I really, really, really, really didn’t want to go for a run today. Much like Shel Silverstein’s Lazy, Lazy, Lazy, Lazy Jane who wants a drink of water so she waits and waits and waits for it to rain, I might have waited, waited, waited for my legs to run on their own. But here’s the thing — the legs DON’T run on their own. You have to make them run. It’s one of those catch 22s. Actually, I don’t think it is really a Catch 22. It might be more of a Catch 18. Really it’s probably just an Alanis Morissette-ian irony.

I’m a bit dehydrated and befuddled so who knows if this makes any sense. The point is, I really didn’t want to go and yet somehow, eventually, after much hemming and hawing, dickering but not daiquiring, I laced up and got out the door.

I don’t know what the opposite of buying a lottery ticket would — insurance? An annuity? — whatever it is, THAT’S what I should buy today. Because I hit every single red light humanly possible… and I think I even hit some fake ACME red lights Wile E. Coyote put up to try and trick the road runner into standing on a white X for a giant boulder to fall on him. It was impossible to get into any sort o rhythm. I already didn’t feel like being out on the road and having to stop and wait at every block… and I do mean EVERY BLOCK… was ever more disheartening.

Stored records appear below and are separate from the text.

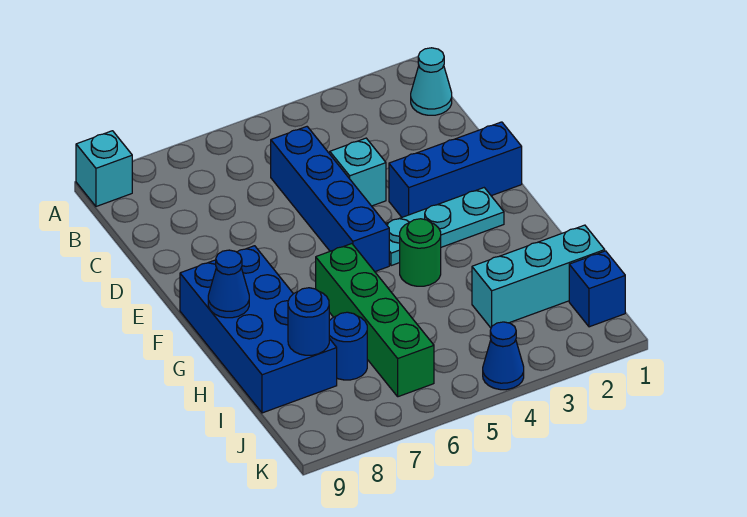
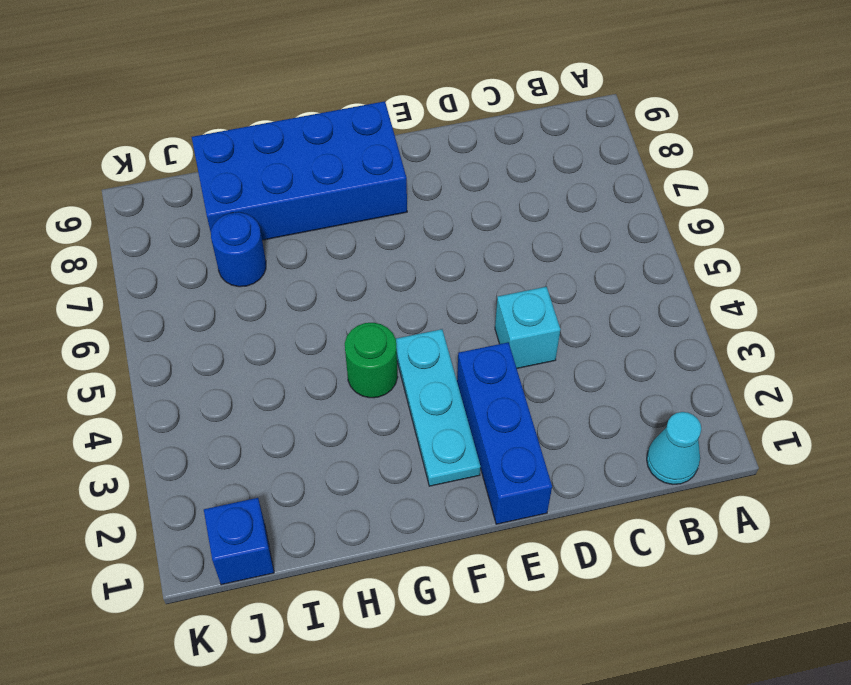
none -> cyan brick A9 level 1
none -> blue brick C5:F5 level 1
none -> green brick G6:J6 level 1

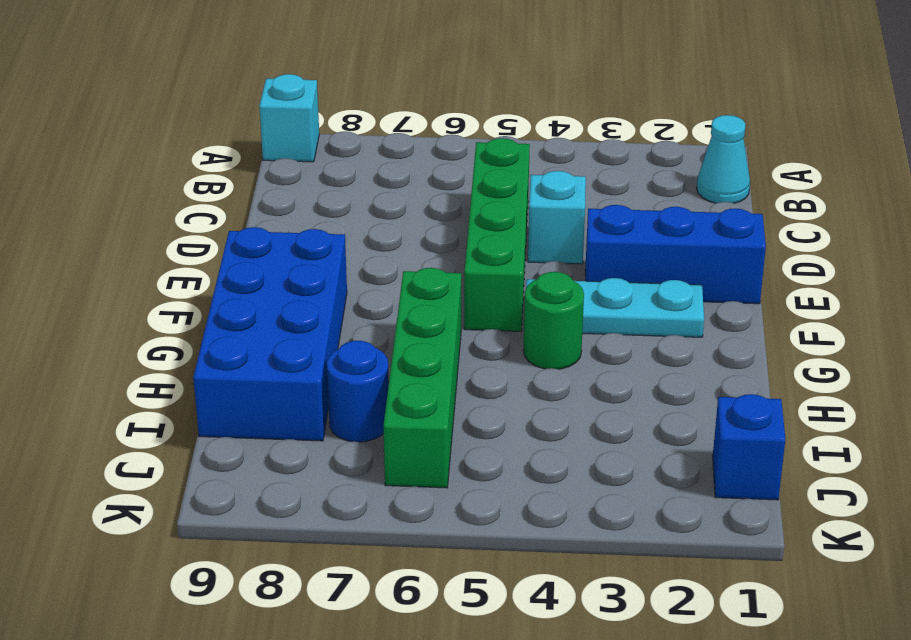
green brick C5:F5 level 1 -> blue brick C5:F5 level 1
none -> cyan brick I1:I3 level 1
none -> blue cone K4 level 1
none -> blue cone G9 level 2

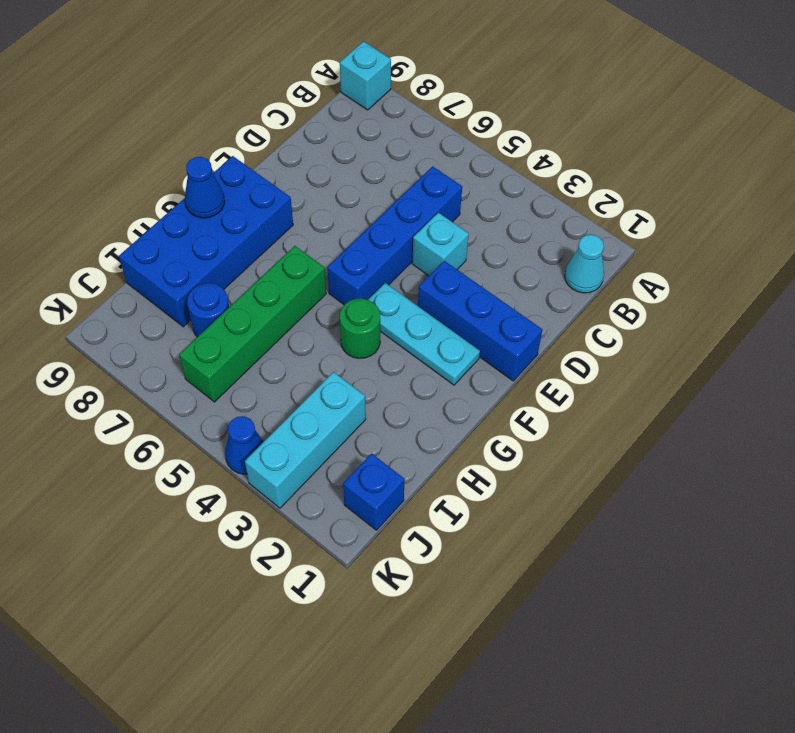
cyan brick I3:K3 level 1 -> cyan brick I1:I3 level 1
none -> blue round brick I8 level 2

But you know what? Like the Coyote himself, I didn’t give up. Something goes wrong, you don’t change your ordering patterns to ACME’s competitors — you stick with the horse you rode in on, am I right? So I just kept going, like that super genius Carnivorous Vulgaris. Some say the definition of insanity is doing the same thing over and over again and expecting a different result. Well, I’m no Einstein but that sounds true in some cases and wildly reductive in others.

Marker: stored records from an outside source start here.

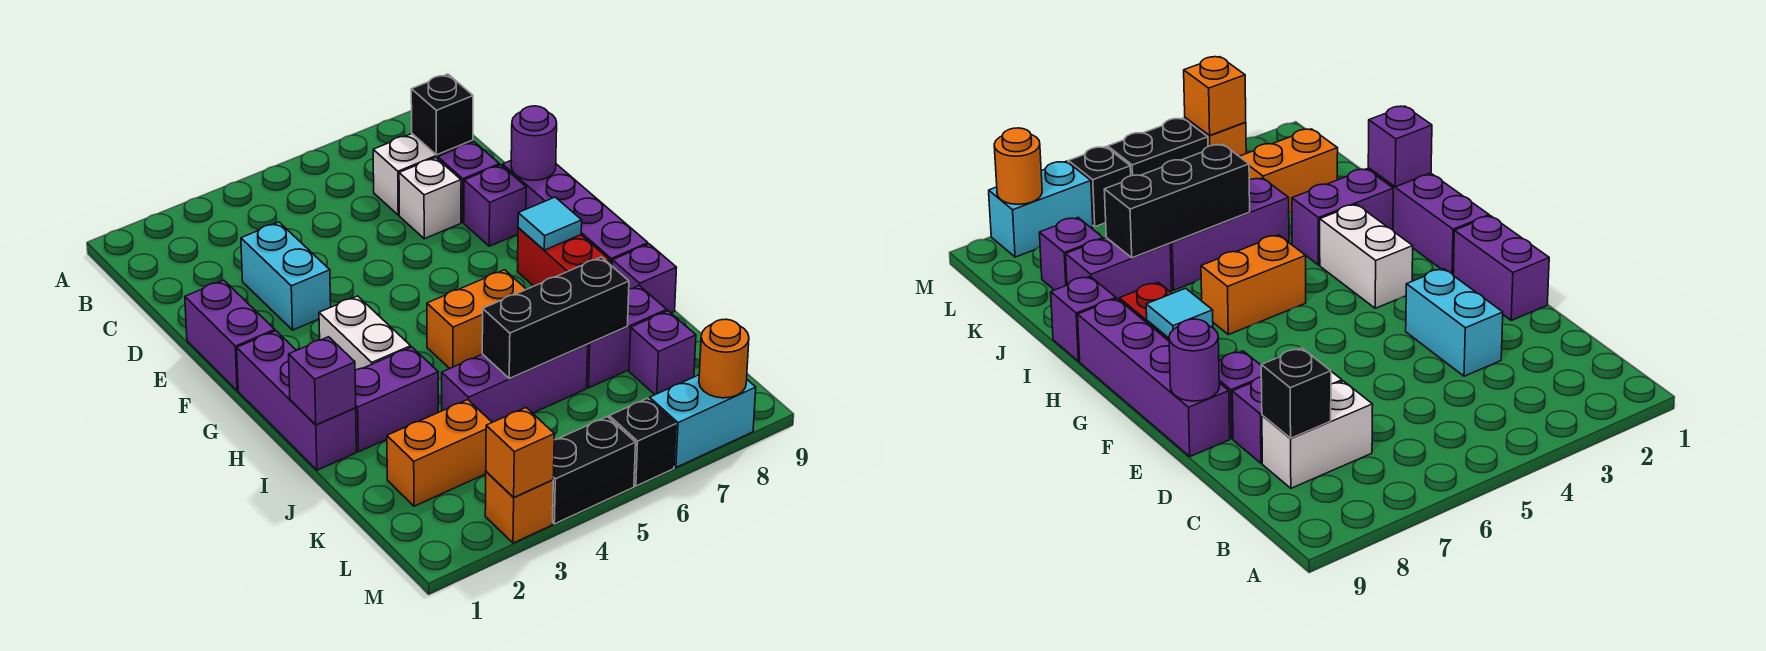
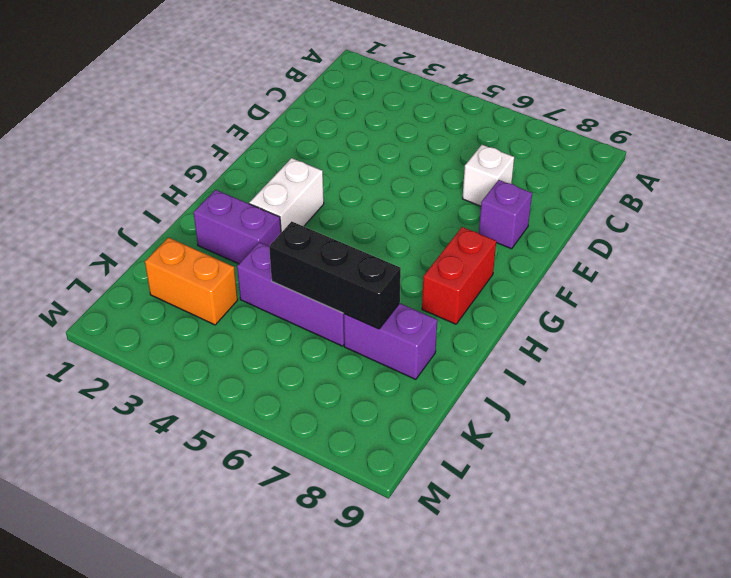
none -> white brick C7:C8 level 1
none -> cyan brick D3:E3 level 1
none -> purple brick D8 level 1

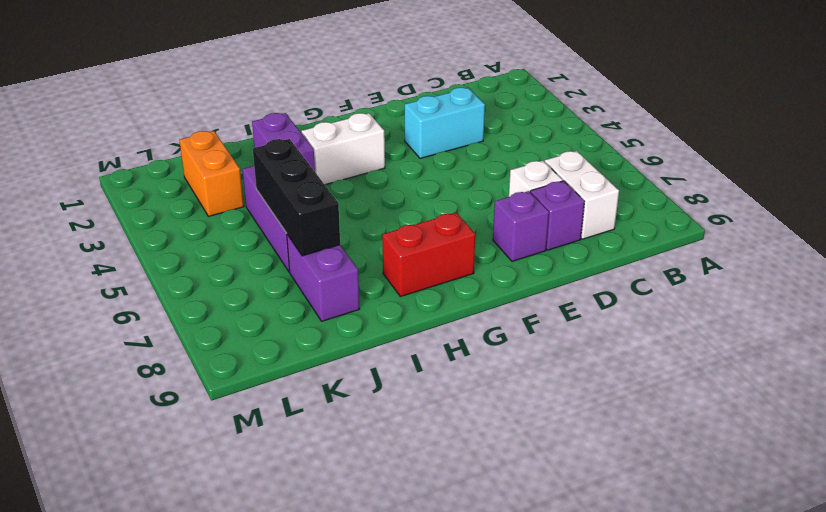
none -> purple brick E1:F1 level 1
none -> purple brick E9:H9 level 1
none -> purple brick G1:I1 level 1

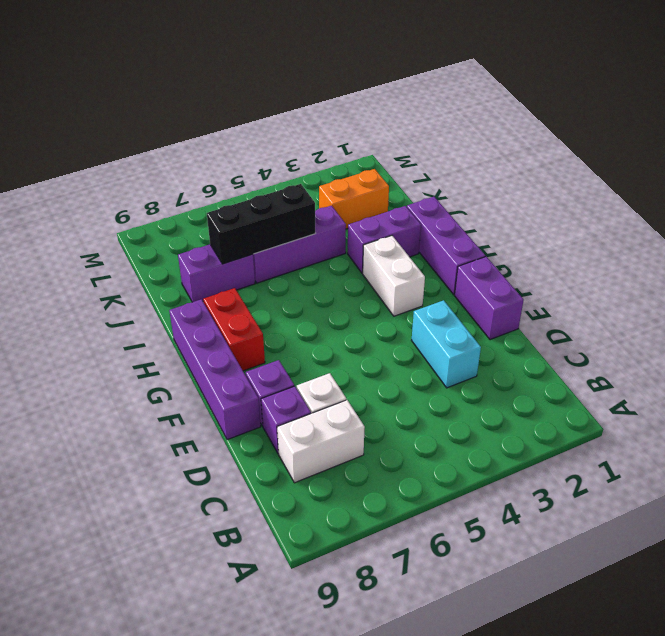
none -> orange brick H5:H6 level 1
none -> purple brick I9 level 1
none -> purple brick K8 level 1

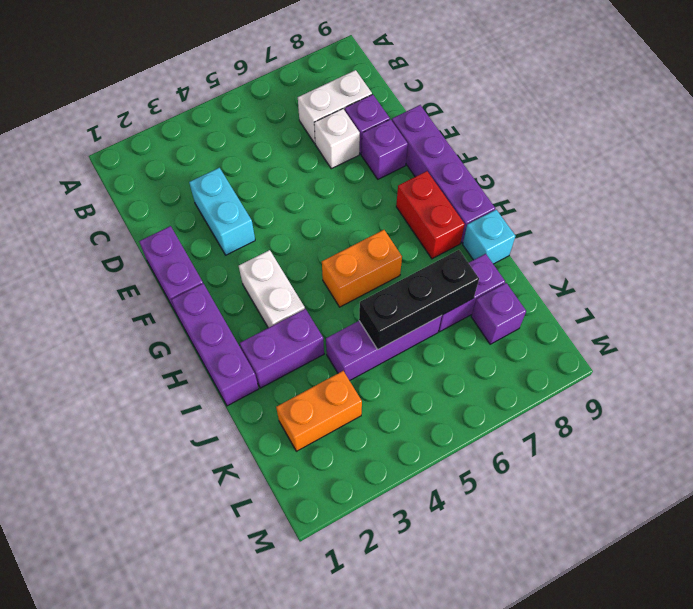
cyan brick I9 level 1 -> purple brick I9 level 1
none -> orange brick M3 level 1
none -> black brick M4:M5 level 1
none -> black brick M6 level 1

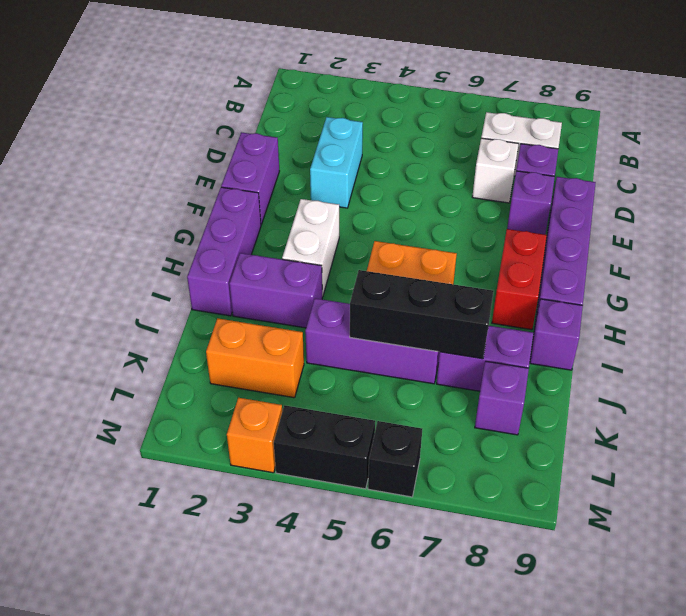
none -> cyan brick M7:M8 level 1
none -> black brick C8 level 2
none -> purple round brick E9 level 2

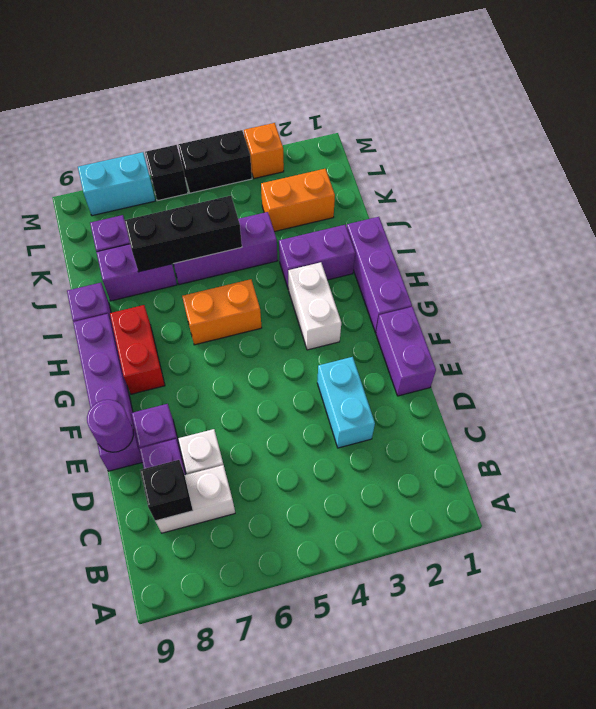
none -> cyan tile G8 level 2
none -> purple brick I1 level 2
none -> orange brick M3 level 2

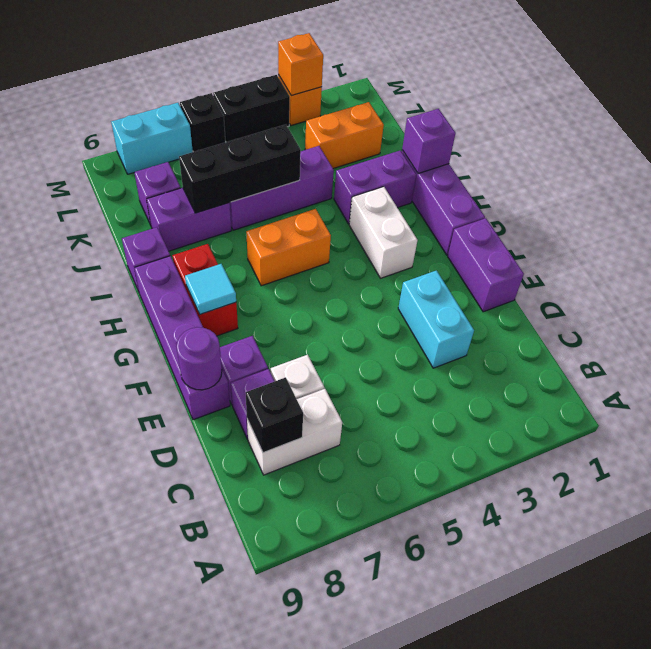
none -> orange round brick M8 level 2

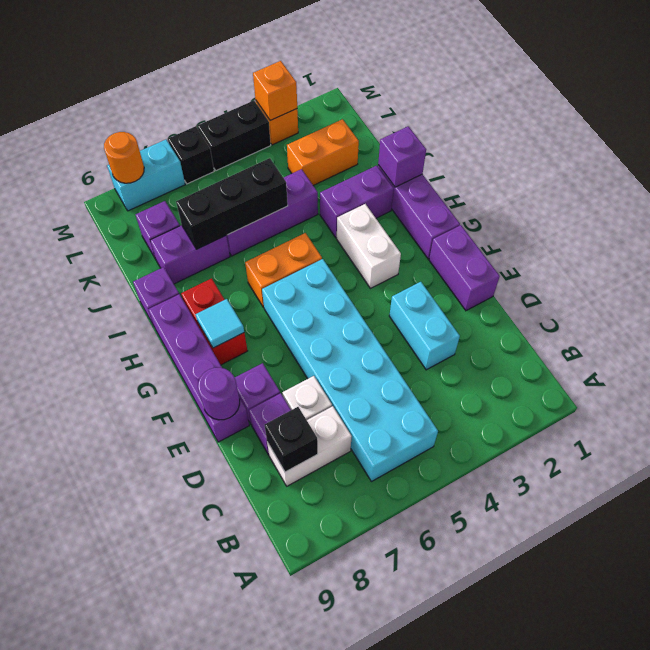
cyan brick B5:G6 level 1 -> none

Besides, I ultimately DID get the same result, the result I wanted. I may not have enjoyed the run; I may have been super slow, and not only because of the seemingly Tribble multiplying Red Lights. But I am glad to HAVE done the run. It isn’t always easy, but what’s the alternative?

Would Wile E. Coyote give up? Would he sue ACME for false advertising and faulty manufacturing? Would he perhaps use his vast financial wealth as evidenced by his ability to keep ordering from ACME after all these years to simply order Road Runner be delivered from his local foodie restaurant? Would I simply stop running? The answer to all of these questions is no.

Besides, had I not gone for my run, I wouldn’t have seen this guy — the coolest man in town. He’s sitting by the Griffith Park Bear (donated by sister city Berlin, thank you very much), tapping away on a manual typewriter, writing his novel while soaking up some rays. That’s an incredible work-life balance if I’ve ever seen one.